Üniversitede ‘Mekke’nin Fethi Fütûhût Şuuru’ adlı konferans düzenlendi.
Prof. Dr. Gökhan Budak Konferans Salonu’ndaki konferansa İlahiyat Fakültesi Dekanı Prof.Dr.Nasrullah Hacımüftüoğlu, İlahiyat Fakültesi öğretim üyeleri ve öğrenciler katıldı.
Mekke’nin Fethi denildiğinde insanın iç dünyasında bir çok şey çağrıştığını dile getiren İlahiyat Fakültesi İlim Kültür ve Sanat Kulübü Danışman Yrd. Doç. Dr. Yusuf Şen, Mekke’nin Fethi’nin insanlı tarihi içerisinde en önemli olaylardan bir tanesi olduğunu ifade etti. Şen, Mekke’nin kan dökülmeden, hiçbir kalbin kırılmadan fethedildiğini, önce gönüllerin fethedildiği ve bunlardan insanların ders çıkarması bu konuda Allah Resulünden örnek alması gerektiğini belirtti.
İlahilerin okunmasından sonra Atatürk Üniversitesi İlahiyat Fakültesi Öğretim Üyesi Prof. Dr. Osman Gürbüz ‘Mekke’nin Fethi Fütûhût Şuuru’ ile ilgili bir konferans verdi.
Müslümanın ya fetih insanı ya da fethin özlemini duyan insan olduğunu belirten Gürbüz, konferansına fetih şiirlerinden örnekler vererek başladı.
Mekke’nin Fethi kutlamalarının yılbaşı kutlamalarına bir direniş, bir alternatif olduğunu vurgulayan Gürbüz, Hz.
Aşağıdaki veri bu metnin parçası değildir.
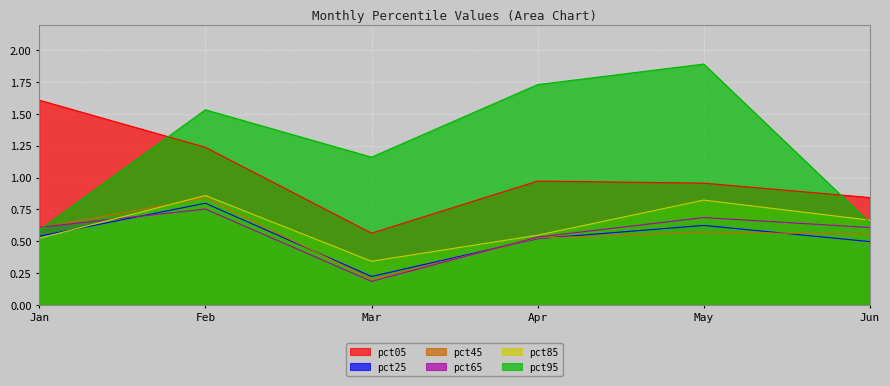

What is the difference between the highest and lowest values at Apr?

1.2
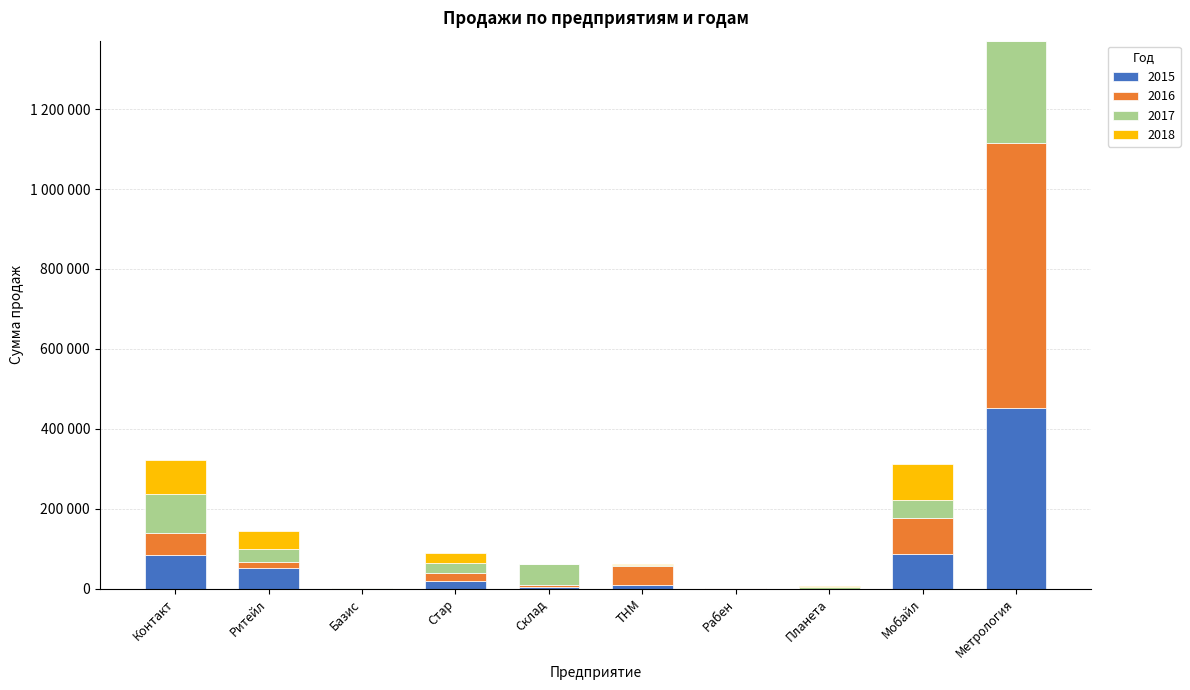

What are all the series names shown in the legend?

2015, 2016, 2017, 2018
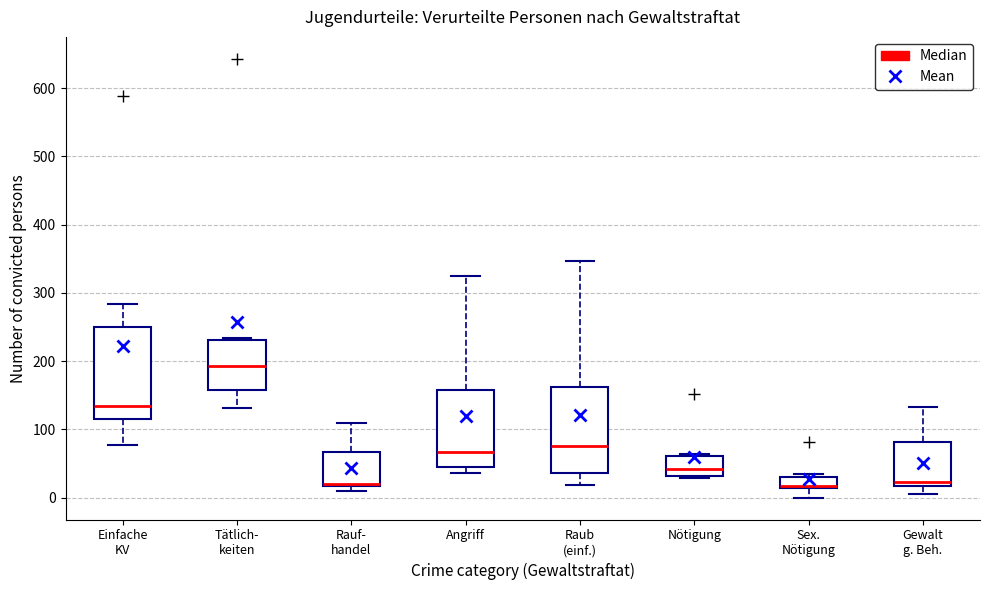

Reading left to right, read every box against the y-axis: the position of its median line, the range the box covers, and the ends of its whiskers. The values are not printed on the chart, so give them approximately, as read against the axis.

Einfache KV: median 130, box 110 to 250, whiskers 80 to 280
Tätlich- keiten: median 190, box 160 to 230, whiskers 130 to 230 (just above the box's upper edge)
Rauf- handel: median 20 (just above the box's lower edge), box 20 to 70, whiskers 10 to 110
Angriff: median 70, box 50 to 160, whiskers 40 to 320
Raub (einf.): median 80, box 40 to 160, whiskers 20 to 350
Nötigung: median 40, box 30 to 60, whiskers 30 (just below the box's lower edge) to 60 (just above the box's upper edge)
Sex. Nötigung: median 20, box 10 to 30, whiskers 0 to 30 (just above the box's upper edge)
Gewalt g. Beh.: median 20 (just above the box's lower edge), box 20 to 80, whiskers 10 to 130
Peygamberin fetih anlayışını anlattı.
‘Fettah isminin kendisinde tecelli ettiği en müstesna şahsiyet Hz. Muhammed (sav) dir’ diyen Gürbüz, ” Fethin en güzel örneklerin biz onun hayatında buluruz. Bir yandan içe doğru, nefsin kıvrımlarını aşa aşa bir fetih diğer yandan dışa doğru, aile, arkadaş çevresi, cemiyet, toplum, devlet ve dünyaya doğru bir fetih. Mekke’nin fethi, fetihler zincirinin parlak bir halkasını oluşturmuştur. Hz. Peygamber toplumunun gönlünü öylesine fethetmiştir ki en hayati en kritik problemlerinde onu hâkim saymakta dost ve düşman kişilerin hiçbir tereddüdü olmamıştır “diye konuştu.
Müslümanların yeniden bir fetih şuuruna sahip olması gerektiğini kaydede Gürbüz, ” Bize meydan okumalara her alanda cevap vermek zorundayız. Adamlar sanatta varsa sen de onun karşısına mukabil bir sanat anlayışı koyacaksın. Musikide Beethoven’ları varsa sen de çağdaş musikişinasları koyacaksın karşısına. Tıp öyle, astronomi öyle, denizlerin öyle, kutuplar öyle. Her alanda öyle. Var olmak istiyorsak yeni fütuhat şuurumuz olmalı. Eğer var olamıyorsak Mekke’nin Fetih kutlamaları amacına ulaşmayacaktır. Çünkü bu bir kültür, medeniyet meselesidir. Karşısına mukabil kültürü koyamadıktan sonra onun meydan okumalarına cevap veremedikten sonra bu Mekke kutlamaları yapılmakta olan büyük kampüsünüz gibi değil sizin şu anki kampüsünüz kadar iş görür. Mekke kutlamalarını ne zaman arizi olarak değil de hakiki olarak yapacağız? Batı medeniyetinin karşısında hepimiz kendi çabamızla bir gayret ortaya koyarsak, mukabil sanat, mukabil edebiyat, mukabil teknoloji, mukabil bir dünya anlayışı, mukabil bir evren anlayışı ortaya koyarsak. Eğer dini bu manadaki bir fetih anlayışı ile bağdaştıramazsak gerçek Mekke kutlamalarını yapamayız. “dedi.
Konferans sonunda Bayburt İlahiyat Fakültesi Dekanı Prof. Dr. Nasrullah Hacımüftüoğlu tarafından Gürbüz’e bir plaket takdim edildi.